L’instance a assuré détenir des preuves solides sur des faits de corruption concernant les deux marchés et l’implication de hauts responsables et d’hommes d’affaires dans ce dossier. Elle a informé le président du gouvernement du contenu du dossier des deux marchés pour prendre les mesures qui s’imposent à cet effet.

Les critères techniques des masques controversés

Interrogée sur la viabilité des masques barrière à confectionner conformément au cahier des charges déjà élaboré, Faten Debbabi, maitre-assistante à l’école Nationale d’Ingénieurs de Monastir et membre du laboratoire du génie textile de l’ISET de Ksar Hellal (Université de Monastir), a qualifié la proposition technique destinée aux industriels de “restreinte et floue”.

“Proposer une seule composition restreinte et pas très clairement définie, mènerait automatiquement à un blocage du marché et au monopole et favoriserait les grands industriels au détriment des petits et des artisans”, développe-t-elle.

“Dans le cahier des charges, il n’y a aucune recommandation sur les conditions d’hygiène à respecter lors de la fabrication sachant que les entreprises qui vont s’engager, n’opèrent pas toutes dans le domaine des “textiles médicaux””.

Les conditions d’entretien font également défaut, d’après elle, car l’effet déperlant de la couche extérieure peut disparaître suite à un lavage répété à 60°C. Le choix de tissu déperlant n’est pas adéquat avec les conditions de lavage classiques chez nous.

L’exigence de structure serrée est contradictoire avec la limite minimale de perméabilité de 96 L/m²s.
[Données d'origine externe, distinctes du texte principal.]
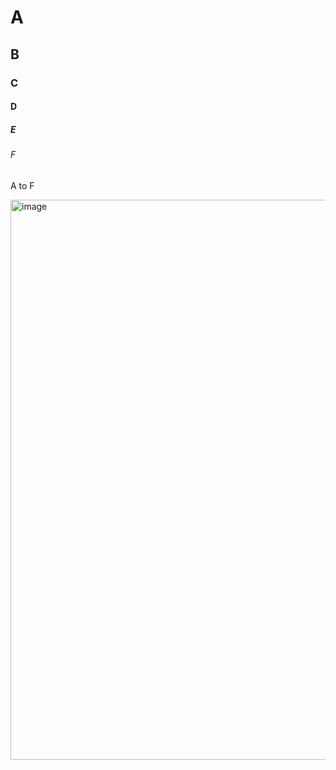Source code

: # A
## B
### C
#### D
##### E
###### F
A to F

<img width="896" height="896" alt="image" src="https://github.com/user-attachments/assets/dd7511ec-53b0-45f1-8b20-a540f7661d1f" />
Les structures serrées limitent la respiration mais ne filtrent pas sûrement les particules solides et les gouttelettes de salive de la bouche.
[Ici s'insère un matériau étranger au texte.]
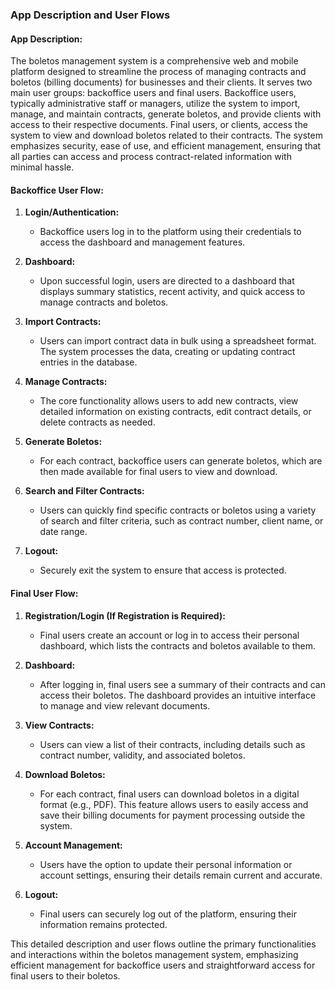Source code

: ### App Description and User Flows

#### **App Description:**
The boletos management system is a comprehensive web and mobile platform designed to streamline the process of managing contracts and boletos (billing documents) for businesses and their clients. It serves two main user groups: backoffice users and final users. Backoffice users, typically administrative staff or managers, utilize the system to import, manage, and maintain contracts, generate boletos, and provide clients with access to their respective documents. Final users, or clients, access the system to view and download boletos related to their contracts. The system emphasizes security, ease of use, and efficient management, ensuring that all parties can access and process contract-related information with minimal hassle.

#### **Backoffice User Flow:**

1. **Login/Authentication:**
   - Backoffice users log in to the platform using their credentials to access the dashboard and management features.

2. **Dashboard:**
   - Upon successful login, users are directed to a dashboard that displays summary statistics, recent activity, and quick access to manage contracts and boletos.

3. **Import Contracts:**
   - Users can import contract data in bulk using a spreadsheet format. The system processes the data, creating or updating contract entries in the database.

4. **Manage Contracts:**
   - The core functionality allows users to add new contracts, view detailed information on existing contracts, edit contract details, or delete contracts as needed.

5. **Generate Boletos:**
   - For each contract, backoffice users can generate boletos, which are then made available for final users to view and download.

6. **Search and Filter Contracts:**
   - Users can quickly find specific contracts or boletos using a variety of search and filter criteria, such as contract number, client name, or date range.

7. **Logout:**
   - Securely exit the system to ensure that access is protected.

#### **Final User Flow:**

1. **Registration/Login (If Registration is Required):**
   - Final users create an account or log in to access their personal dashboard, which lists the contracts and boletos available to them.

2. **Dashboard:**
   - After logging in, final users see a summary of their contracts and can access their boletos. The dashboard provides an intuitive interface to manage and view relevant documents.

3. **View Contracts:**
   - Users can view a list of their contracts, including details such as contract number, validity, and associated boletos.

4. **Download Boletos:**
   - For each contract, final users can download boletos in a digital format (e.g., PDF). This feature allows users to easily access and save their billing documents for payment processing outside the system.

5. **Account Management:**
   - Users have the option to update their personal information or account settings, ensuring their details remain current and accurate.

6. **Logout:**
   - Final users can securely log out of the platform, ensuring their information remains protected.

This detailed description and user flows outline the primary functionalities and interactions within the boletos management system, emphasizing efficient management for backoffice users and straightforward access for final users to their boletos.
D’autres combinaisons recommandées par IFTH sont plus importantes et plus adéquates.”Pour valider une proposition, plusieurs exigences et tests sont nécessaires impliquant une augmentation du coût de revient de ces masques, des charges supplémentaires sur l’Etat et le consommateur. Pour moi, il n’est pas scientifiquement et techniquement démontrée que la solution proposée est appropriée pour la protection contre le Covid-19″.
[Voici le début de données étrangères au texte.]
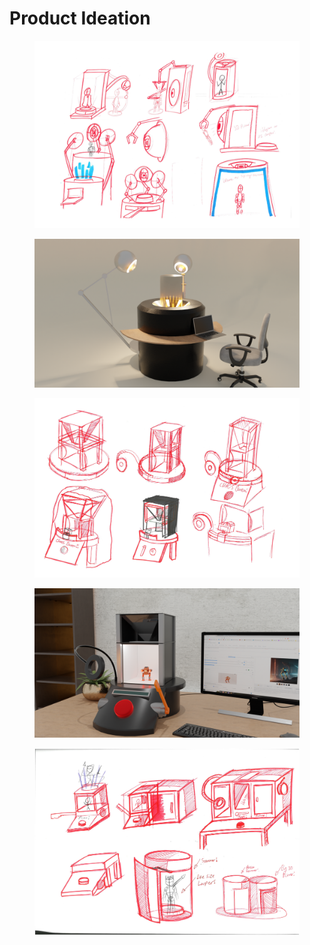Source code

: # Product Ideation

<figure><img src=".gitbook/assets/Collage 1.png" alt=""><figcaption></figcaption></figure>



<figure><img src=".gitbook/assets/1.png" alt=""><figcaption></figcaption></figure>

<figure><img src=".gitbook/assets/Collage 2.png" alt=""><figcaption></figcaption></figure>

<figure><img src=".gitbook/assets/Holoconcept 2.png" alt=""><figcaption></figcaption></figure>

<figure><img src=".gitbook/assets/9.jpg" alt=""><figcaption></figcaption></figure>

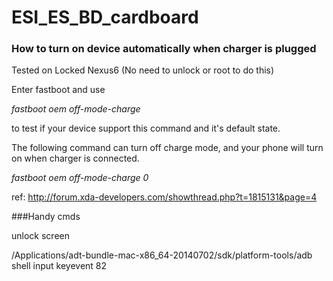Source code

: # ESI_ES_BD_cardboard

### How to turn on device automatically when charger is plugged

Tested on Locked Nexus6 (No need to unlock or root to do this)

Enter fastboot and use

*fastboot oem off-mode-charge*

to test if your device support this command and it's default state.

The following command can turn off charge mode, and your phone will turn on when charger is connected.

*fastboot oem off-mode-charge 0*

ref: http://forum.xda-developers.com/showthread.php?t=1815131&page=4

###Handy cmds

unlock screen

/Applications/adt-bundle-mac-x86_64-20140702/sdk/platform-tools/adb shell input keyevent 82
D’après elle, l’Etat aurait dûe procéder autrement, c’est-à-dire, analyser techniquement plusieurs combinaisons de matières des masques et tester leurs viabilités, leurs disponibilités sur le marché, pour passer, après, les commandes de multicompositions qui répondent aux exigences liées aux masques barrières contre covid-19.

Pour assurer une bonne gouvernance, pouvoir contrôler le marché et dissuader toute tentative de monopole et de corruption, l’Etat aurait du prendre en charge l’achat ou le contrôle de la vente des tissus validés chez des fournisseurs, et après les vendre aux industriels ou les artisans sous son contrôle, comme elle le fait pour les céréales à travers l’Office des céréales ou pour les produits subventionnés, recommande l’universitaire et chercheurs en génie textile.

“Si l’Etat veut assurer la transparence et la bonne gouvernance, il doit contrôler en amont et pas en aval ce genre de marchés. Ce qui n’est pas le cas pour les masques Made in Tunisia “, résume Debbabi.